Вокруг был расправлен полог из белой ткани, возле узкой койки стоял деревянный табурет, на высокой тумбе теснились флаконы с аптекарскими снадобьями. Видимо, в лазарет меня принес Илай, если, конечно, разговор в темноте коридорного закутка не был затейливой галлюцинацией во время горячечного бреда.

Неожиданно в памяти всплыло размытое воспоминание, как мужские руки стаскивали с меня ботинки, вытряхивали из платья и помогали избавиться от чулок. Я быстро дернула одеяло, проверяя ноги. Голые. Раздевалась точно не сама…

Божечки, закопайте меня в сугробе! Хотя нет, сугробов больше не надо. Просто сжальтесь и усыпите на пару суток.

Без сил я опустилась обратно на подушки, плюхнула на лоб влажную тряпицу, словно неприятное ощущение могло заглушить неловкое воспоминание. В тишине раздались чьи-то шаги, полог отодвинулся, и появился Илай. В руках он держал миску с водой.

– Проснулась?

Он пристроил посудину на тумбу, забрал компресс и с видом заправской сиделки положил ладонь на лоб, потом потрогал щеки. Я затаилась, пытаясь справиться с мыслью, что этими самыми руками он меня раздевал. К слову, без особых нежностей.

– Жар спал. – Он бросил тряпицу в миску, уселся на табурет и устало потер шею. – Знахарь сказал, что тебе придется здесь побыть пару дней. Как ты себя чувствуешь?

– Очень простуженной, – пошутила я. – Сколько времени?

– Шесть утра.

– Ты здесь всю ночь торчал?

– Сестра милосердия не вызвала доверия. Очень странная женщина! Выдала снадобья, миску и ушла к алхимику в соседней палате.

– Ему, наверное, было хуже, – пробормотала я.

– Нет, он просто громко кричал, а ты была такая тихая. И белая как простыня… – Он вдруг запнулся и устало растер лицо ладонями.

– Спасибо, – проговорила я, не зная, какими словами выразить огромное чувство, теснившееся внутри.

– Не благодари, – усмехнулся он. – Просто напиши за меня эссе по мироустройству.

– Хорошо, – совершенно серьезно согласилась я.

– Ты же не шутишь?

– Нет, – вырвался у меня смешок.

– Когда ты болеешь, становишься такой сговорчивой. – На его губах появилась улыбка, мягкая, теплая, заставляющая сердце трепетать.

– Тебе надо поспать, Илай.

– Подвинешься?

Я невольно натянула одеяло до самого подбородка и чуть не спросила, а не он ли меня раздевал, но вовремя прикусила язык. Если выяснится, что действительно чулки стягивал Форстад, то проще сразу помереть от высокой температуры, тогда не придется подыхать от мучительного стеснения. Красноречивый жест заставил парня фыркнуть:

– Эден, расслабься. Я пошутил. Никто не покушается на твою кроватку.

На некоторое время воцарилась тишина. Илай выглядел, мягко говоря, паршиво: кожа была землистого цвета, под глазами залегли тени, завязанный на затылке хвост рассыпался.

– Пожалуй, мне действительно надо подремать пару часов, – вздохнул он и поднялся. – Если вдруг что-нибудь понадобится, сразу кричи. Помощница знахаря прибегает только к громким.

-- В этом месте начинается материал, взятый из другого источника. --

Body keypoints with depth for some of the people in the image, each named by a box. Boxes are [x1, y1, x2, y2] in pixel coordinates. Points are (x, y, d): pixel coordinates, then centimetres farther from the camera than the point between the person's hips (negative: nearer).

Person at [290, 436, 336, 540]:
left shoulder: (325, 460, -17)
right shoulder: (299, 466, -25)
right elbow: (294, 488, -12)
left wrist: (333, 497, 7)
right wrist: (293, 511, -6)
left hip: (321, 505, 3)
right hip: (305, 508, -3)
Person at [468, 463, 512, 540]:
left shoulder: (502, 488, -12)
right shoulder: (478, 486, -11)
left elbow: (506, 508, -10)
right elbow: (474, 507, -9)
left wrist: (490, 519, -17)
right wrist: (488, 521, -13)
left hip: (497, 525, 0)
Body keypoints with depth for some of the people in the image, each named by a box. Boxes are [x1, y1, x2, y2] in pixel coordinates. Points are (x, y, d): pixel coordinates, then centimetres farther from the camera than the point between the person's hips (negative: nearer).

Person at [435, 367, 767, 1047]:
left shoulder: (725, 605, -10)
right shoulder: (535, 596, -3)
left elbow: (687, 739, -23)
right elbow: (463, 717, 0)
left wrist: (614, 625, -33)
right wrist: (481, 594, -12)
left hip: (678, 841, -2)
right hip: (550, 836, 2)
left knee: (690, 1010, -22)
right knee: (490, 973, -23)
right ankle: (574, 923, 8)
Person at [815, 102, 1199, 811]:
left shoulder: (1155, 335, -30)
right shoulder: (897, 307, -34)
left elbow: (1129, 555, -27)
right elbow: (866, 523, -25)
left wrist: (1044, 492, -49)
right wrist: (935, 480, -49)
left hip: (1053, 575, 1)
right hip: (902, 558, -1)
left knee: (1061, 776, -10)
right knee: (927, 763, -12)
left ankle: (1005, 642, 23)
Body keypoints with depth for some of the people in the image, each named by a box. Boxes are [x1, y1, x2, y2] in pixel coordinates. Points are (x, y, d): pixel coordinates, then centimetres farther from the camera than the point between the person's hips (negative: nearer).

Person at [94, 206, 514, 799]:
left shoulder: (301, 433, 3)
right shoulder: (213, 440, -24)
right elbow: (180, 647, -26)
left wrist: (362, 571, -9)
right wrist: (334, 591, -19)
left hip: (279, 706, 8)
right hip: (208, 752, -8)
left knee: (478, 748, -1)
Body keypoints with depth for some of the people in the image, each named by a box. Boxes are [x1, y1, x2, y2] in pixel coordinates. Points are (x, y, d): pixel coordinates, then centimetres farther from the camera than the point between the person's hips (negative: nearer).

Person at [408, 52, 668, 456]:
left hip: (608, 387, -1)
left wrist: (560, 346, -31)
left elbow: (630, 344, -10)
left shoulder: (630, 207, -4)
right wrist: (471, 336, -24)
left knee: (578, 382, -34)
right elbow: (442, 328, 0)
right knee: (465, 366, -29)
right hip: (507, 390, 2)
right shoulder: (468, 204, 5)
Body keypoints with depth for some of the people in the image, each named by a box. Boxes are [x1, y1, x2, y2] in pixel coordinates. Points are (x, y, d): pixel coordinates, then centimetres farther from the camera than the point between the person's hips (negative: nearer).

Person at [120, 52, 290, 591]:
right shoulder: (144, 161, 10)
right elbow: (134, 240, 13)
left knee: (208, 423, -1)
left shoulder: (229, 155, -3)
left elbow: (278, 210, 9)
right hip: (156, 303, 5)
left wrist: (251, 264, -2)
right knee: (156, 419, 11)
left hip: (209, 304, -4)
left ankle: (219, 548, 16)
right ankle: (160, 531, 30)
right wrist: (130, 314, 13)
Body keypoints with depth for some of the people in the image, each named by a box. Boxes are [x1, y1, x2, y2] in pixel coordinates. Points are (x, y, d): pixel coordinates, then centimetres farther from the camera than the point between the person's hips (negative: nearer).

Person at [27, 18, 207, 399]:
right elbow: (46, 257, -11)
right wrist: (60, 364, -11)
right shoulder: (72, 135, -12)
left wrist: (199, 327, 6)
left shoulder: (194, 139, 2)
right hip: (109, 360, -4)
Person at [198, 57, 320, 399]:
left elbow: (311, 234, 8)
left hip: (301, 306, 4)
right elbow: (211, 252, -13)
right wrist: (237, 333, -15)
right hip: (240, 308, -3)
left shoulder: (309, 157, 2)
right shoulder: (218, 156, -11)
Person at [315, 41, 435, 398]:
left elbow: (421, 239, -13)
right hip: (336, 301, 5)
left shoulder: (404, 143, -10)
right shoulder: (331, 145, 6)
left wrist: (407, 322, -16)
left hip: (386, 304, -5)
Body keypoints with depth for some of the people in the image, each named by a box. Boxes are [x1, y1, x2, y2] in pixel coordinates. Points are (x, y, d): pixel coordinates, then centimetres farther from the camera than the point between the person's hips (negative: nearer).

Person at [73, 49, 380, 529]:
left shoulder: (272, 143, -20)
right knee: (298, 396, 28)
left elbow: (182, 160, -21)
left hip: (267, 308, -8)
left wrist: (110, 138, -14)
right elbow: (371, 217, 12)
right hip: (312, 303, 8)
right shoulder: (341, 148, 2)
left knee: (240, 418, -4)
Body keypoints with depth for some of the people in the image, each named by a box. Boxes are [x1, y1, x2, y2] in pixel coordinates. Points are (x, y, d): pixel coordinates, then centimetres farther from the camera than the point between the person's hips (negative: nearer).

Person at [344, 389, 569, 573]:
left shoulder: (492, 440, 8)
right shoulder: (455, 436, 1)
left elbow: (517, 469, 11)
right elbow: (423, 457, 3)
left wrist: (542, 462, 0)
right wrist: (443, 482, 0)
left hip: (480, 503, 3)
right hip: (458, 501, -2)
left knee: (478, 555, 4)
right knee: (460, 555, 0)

Он помедлил, словно хотел что-то сказать, но все-таки отодвинул полог. Я испугалась: вдруг все это – горячечный бред? Проснусь утром, разбитая, измученная лихорадкой, а сестра милосердия вольет в меня ложку горькой микстуры и покрутит у виска, мол, высокая температура пробуждает воспаленную фантазию.

– Илай!

– Что-нибудь принести? – поспешно оглянулся он.